[Exercise details]
In the entries below, find the line with "Empat calon menunjukkan" and the line with "(8/05/2026) sore.". Reproduce those two lines and every line between them exactly, and nothing more.

START Data shown

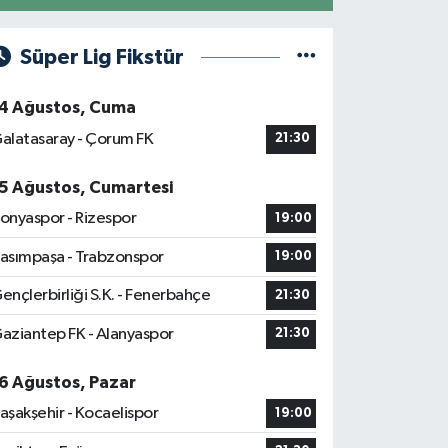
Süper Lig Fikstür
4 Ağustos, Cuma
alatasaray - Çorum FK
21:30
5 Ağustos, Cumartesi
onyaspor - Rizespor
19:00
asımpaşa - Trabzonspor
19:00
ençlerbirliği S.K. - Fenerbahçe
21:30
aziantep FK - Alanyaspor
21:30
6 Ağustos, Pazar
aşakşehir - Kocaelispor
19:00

END Data shown
START Data shown

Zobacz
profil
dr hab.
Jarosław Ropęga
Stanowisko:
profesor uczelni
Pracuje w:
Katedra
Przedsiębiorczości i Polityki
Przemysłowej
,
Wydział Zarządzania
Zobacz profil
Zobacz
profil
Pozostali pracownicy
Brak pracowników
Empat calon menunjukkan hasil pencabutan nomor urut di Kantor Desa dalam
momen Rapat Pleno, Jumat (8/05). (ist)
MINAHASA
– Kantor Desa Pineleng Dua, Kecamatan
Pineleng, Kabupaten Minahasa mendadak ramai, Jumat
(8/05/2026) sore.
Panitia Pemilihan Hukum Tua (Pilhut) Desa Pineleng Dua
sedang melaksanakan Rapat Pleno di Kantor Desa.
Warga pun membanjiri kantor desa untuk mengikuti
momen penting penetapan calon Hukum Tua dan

END Data shown

[Reply to the task]
Empat calon menunjukkan hasil pencabutan nomor urut di Kantor Desa dalam
momen Rapat Pleno, Jumat (8/05). (ist)
MINAHASA
– Kantor Desa Pineleng Dua, Kecamatan
Pineleng, Kabupaten Minahasa mendadak ramai, Jumat
(8/05/2026) sore.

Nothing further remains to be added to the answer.